Create a new project in Visual C++ by selecting File>New; click on the Projects tab; select Win32 Console Application for the project type and Win32 for the project platform. Enter a name for your project and select the desired directory, then click OK.
Add file Dtest.c (which you get from us) and the .asm file generated by your compiler to the project. Pick Project>Select Files, then use the Insert Files into Project dialog to add Dtest.c. Do this again to add the .asm file. (You may have to change the type of files displayed in the dialog to ``all files'' to see the .asm file.)
Configure the project to use MASM to assemble the .asm file. Select Project>Settings. In the dialog box that appears, be sure that Win32 Debug is displayed in the Settings: field. Expand the file list if needed, then select your .asm file -- and only this file. Click on the Custom Build tab.In the first line of the Build Command(s) field, enter the MASM command to be used to assemble the file. This includes the full path name for the MASM assembler, the assembly options to be used, and a macro that specifies the input path.
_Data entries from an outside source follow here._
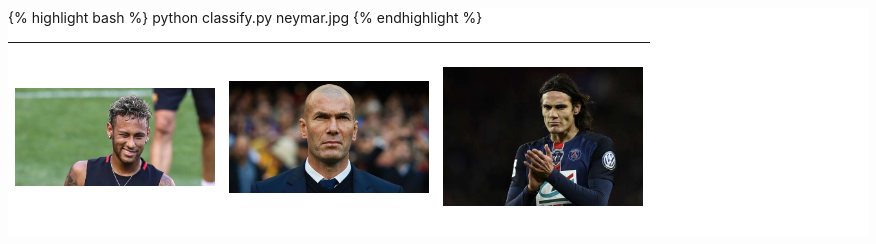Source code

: {% highlight bash %}
python classify.py neymar.jpg
{% endhighlight %}

| <img src="/assets/posts/image-classifier/neymar.jpg" alt="Neymar" width="200" height="180"/> | <img src="/assets/posts/image-classifier/zidane.jpg" alt="Zidane" width="200" height="180"/> | <img src="/assets/posts/image-classifier/cavani.jpg" alt="Cavani" width="200" height="180" /> |
|:---:|:---:|:---:|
In the CSUGlab, the following command should work:
```
  c:\masm611\bin\ml.exe /c /Cx /coff /Zi ${InputPath}
```
(The executable file name ml.exe has a letter l in it, not a digit 1. The InputPath macro can be entered by clicking on button Files and selecting Input Path in the menu that appears.)Finally, you need to specify the output file name that MASM should use for the assembled object code. In the Output File(s) field, enter filename.obj, where filename is the name of your assembly source file (without the .asm suffix).

You should now be able to compile, link, and execute your program with the normal Visual C++ Build commands. Visual C++ will use MASM to assemble the .asm file as needed. You can even use the symbolic debugger to step through the assembly language code, set breakpoints in it, etc.